La rencontre est la première entre le président de l'Autorité palestinien Mahmoud Abbas et le Premier ministre Ehud Olmert depuis la visite de George W. Bush à la mi-janvier dans la région où le président américain avait appelé à un accord sur la création d'un Etat palestinien d'ici la fin de l'année.

Elle se déroule dans le contexte nouveau créé à la frontière sud de Gaza ouverte de force cette semaine par les Palestiniens du territoire contrôlé par le Hamas pour échapper à un blocus israélien.

Des milliers de gens ont continué à la franchir dimanche pour la cinquième journée consécutive, mais en moindre nombre.

"Les deux dirigeants vont discuter de la demande des Palestiniens de prendre le contrôle des points de passage entre la bande de Gaza et Israël et l'Egypte", a affirmé un responsable israélien, qui a requis l'anonymat.

Un des principaux négociateurs palestiniens Saëb Erakat avait affirmé samedi que le président Abbas avait l'intention de demander que l'Autorité palestinienne prenne la responsabilité des frontières de la bande de Gaza.

Mais le déploiement de forces de l'Autorité palestinienne dépend d'un accord du mouvement islamiste Hamas. Or celui-ci rejette tout arrangement excluant ses forces ou prévoyant le déploiement d'observateurs internationaux à Rafah, principal point de passage vers l'Egypte.

"Nous confirmons notre refus de revenir aux arrangements concernant le passage de Rafah que nous considérons comme caducs", a déclaré un porte-parole du Hamas, Sami Abou Zuhri, dans un communiqué.

Le point de passage de Rafah était fermé quasiment en permanence depuis juin 2006, date à laquelle un soldat israélien a été capturé par des activistes palestiniens.

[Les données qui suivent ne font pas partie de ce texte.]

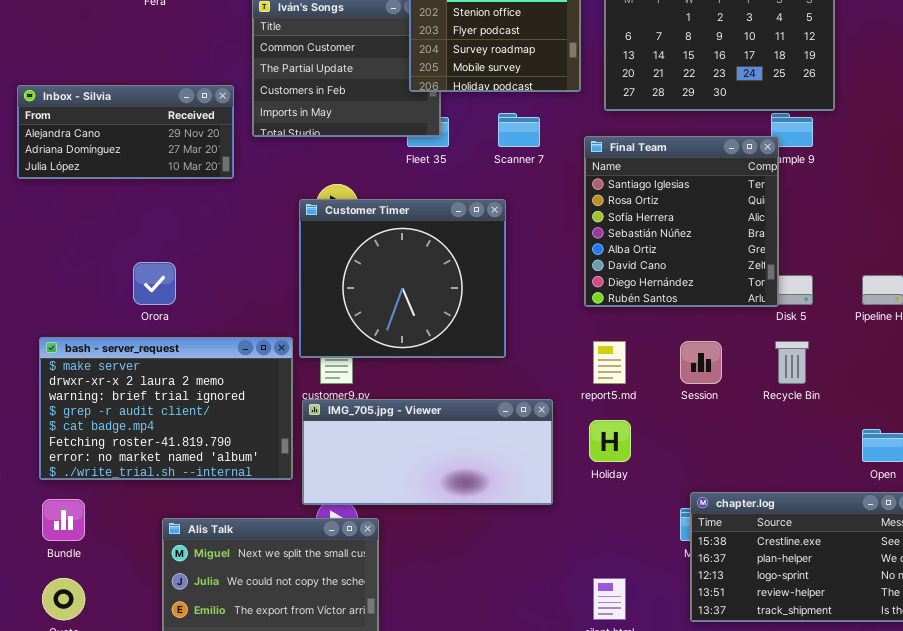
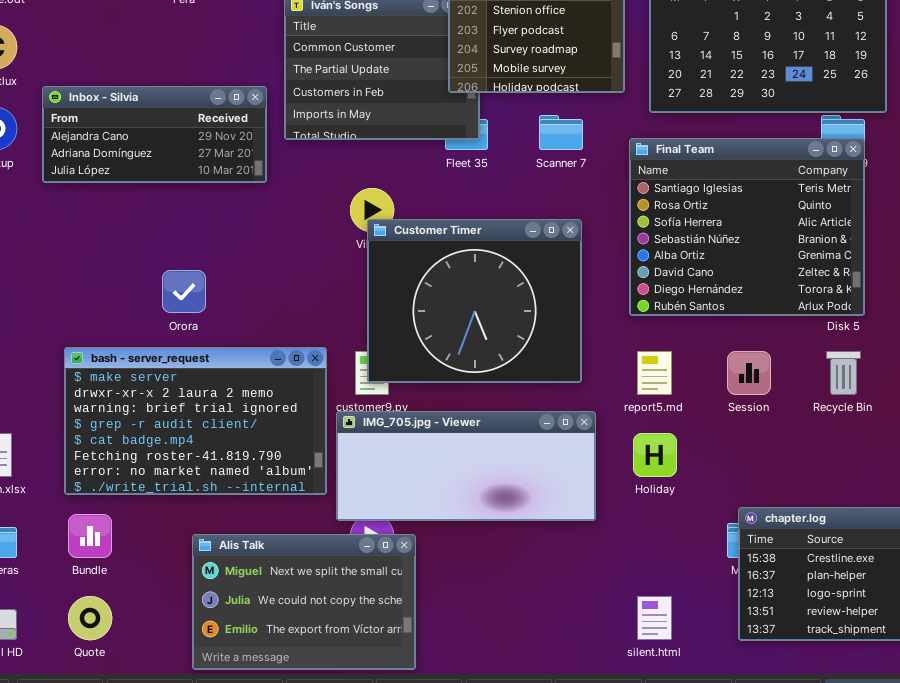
Final Team: [584,136,779,307] -> [629,138,865,316], resized
Customer Timer: [299,199,506,358] -> [367,219,582,383], moved

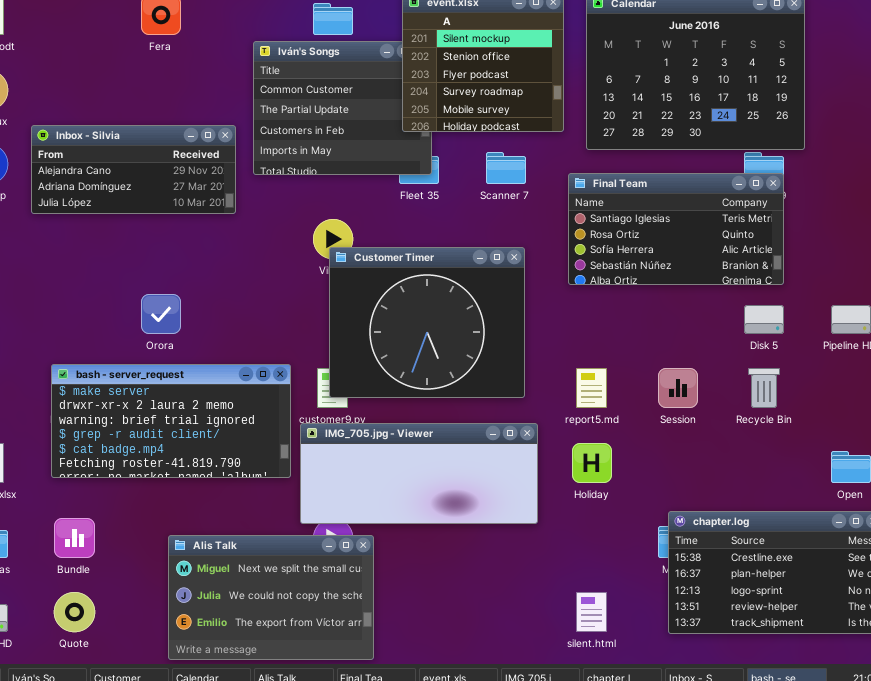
Final Team: [629,138,865,316] -> [568,173,784,285], resized
bash - server_request: [64,347,327,495] -> [51,364,291,478], resized

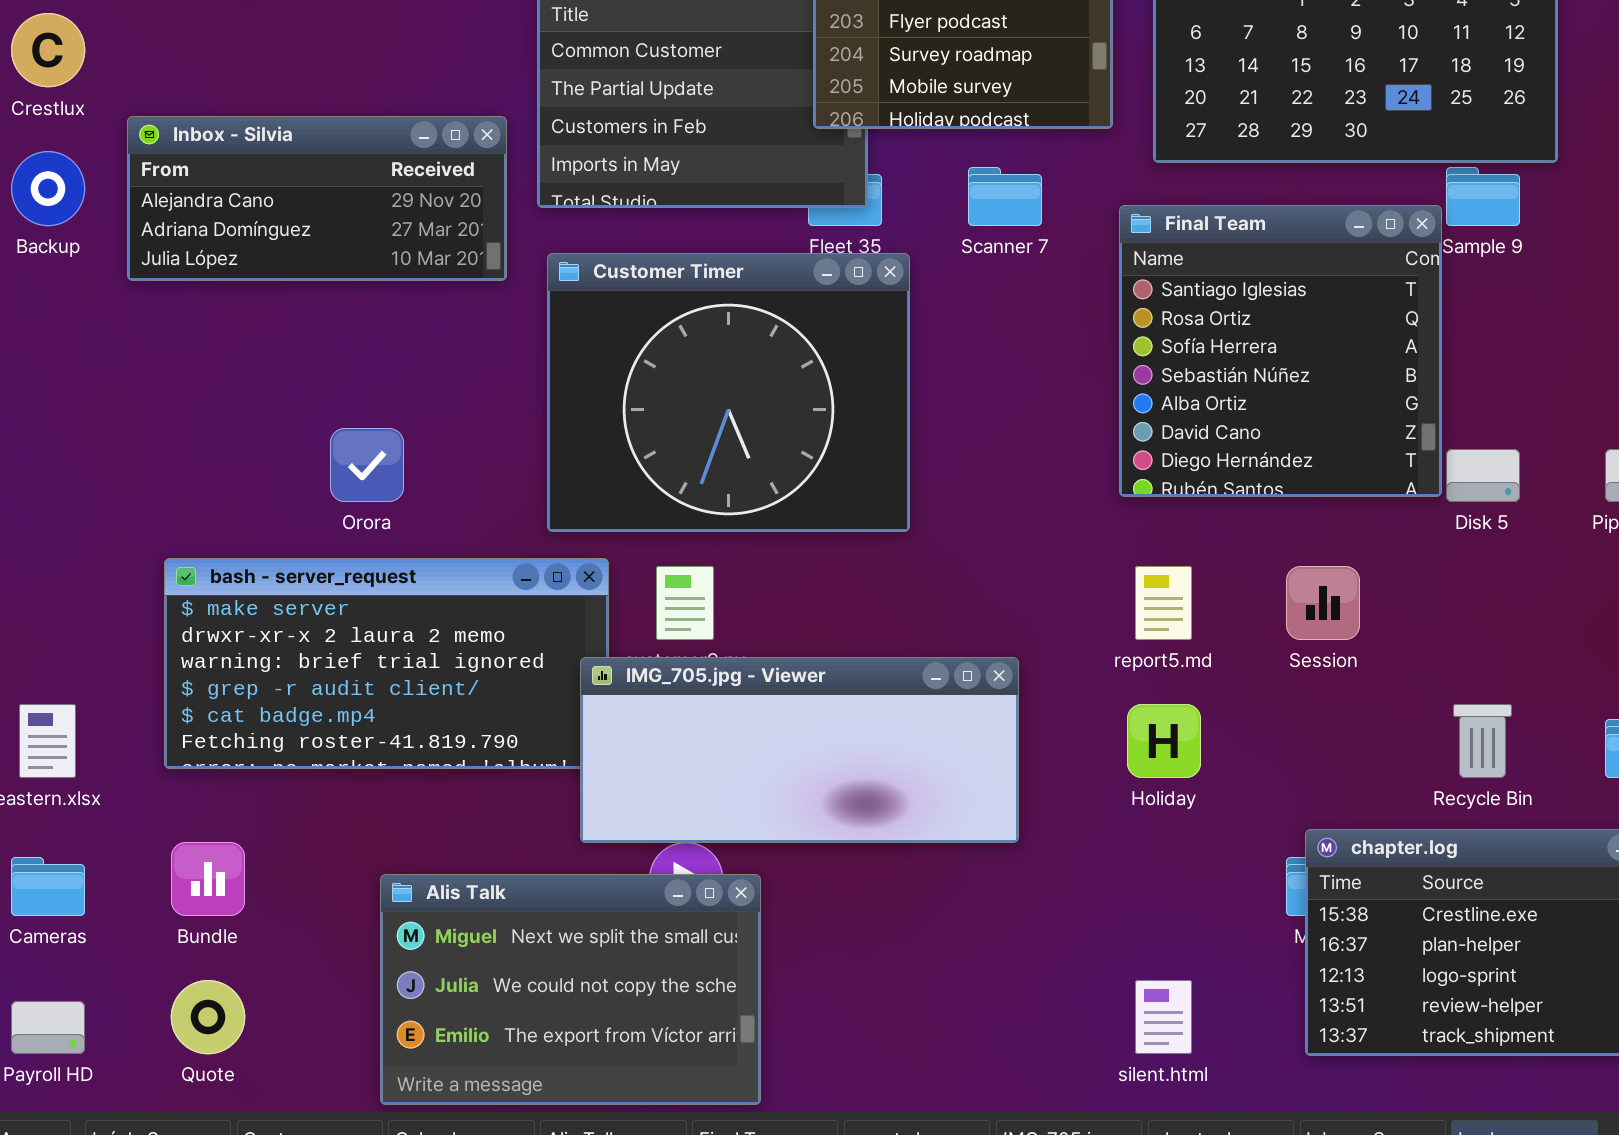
Final Team: [568,173,784,285] -> [1119,205,1442,497], resized
Customer Timer: [329,247,525,398] -> [547,253,910,532], moved
Recycle Bin: [748,368,780,408] -> [1453,704,1512,778], moved
IMG_705.jpg - Viewer: [300,423,538,524] -> [580,657,1019,843], moved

Parmi les autres solutions évoquées par des responsables israéliens figure  la reprise en main de la frontière par l'Egypte.

"Les Egyptiens disposent d'un dispositif suffisant avec 1.500 agents des services de sécurité pour surveiller une ligne de moins de 14 km de long", a déclaré Amos Gilad, un haut responsable du ministère de la Défense.

Le ministre égyptien des Affaires étrangères, Ahmad Aboul Gheit, a déclaré dimanche que Le Caire "prendrait toutes les mesures appropriées pour contrôler dès que possible la frontière égyptienne avec la bande de Gaza". Il n'a pas précisé davantage.

L'Egypte a invité le président Mahmoud Abbas, sa visite est attendue pour mercredi, et les responsables du Hamas pour trouver un arrangement.

Au Caire, la question de Gaza devait être évoquée dimanche par les ministres des Affaires étrangères de la Ligue arabe.

Sur le terrain, des milliers de Palestiniens ont continué à affluer en Egypte mais le flux s'était réduit par rapport aux journées précédentes qui ont vu le passage de centaines de milliers de gens.

Les autorités égyptiennes ont annoncé samedi que la frontière resterait ouverte aux habitants de Gaza qui viennent s'approvisionner. Mais elles bloquaient en amont l'arrivée des marchandises par camion.

Les forces de sécurité du Hamas, le mouvement islamiste qui contrôle Gaza depuis son coup de force en juin, empêchaient de leur coté les voitures palestiniennes de passer comme elles avaient commencé à le faire la veille.

En Israël, la Cour suprême israélienne débattait d'un appel d'organisations des droits de l'homme contre le blocus de Gaza imposé depuis le 17 janvier en représailles aux tirs de roquettes contre son territoire.

Elle y dénoncent une "punition collective" violant le droit international.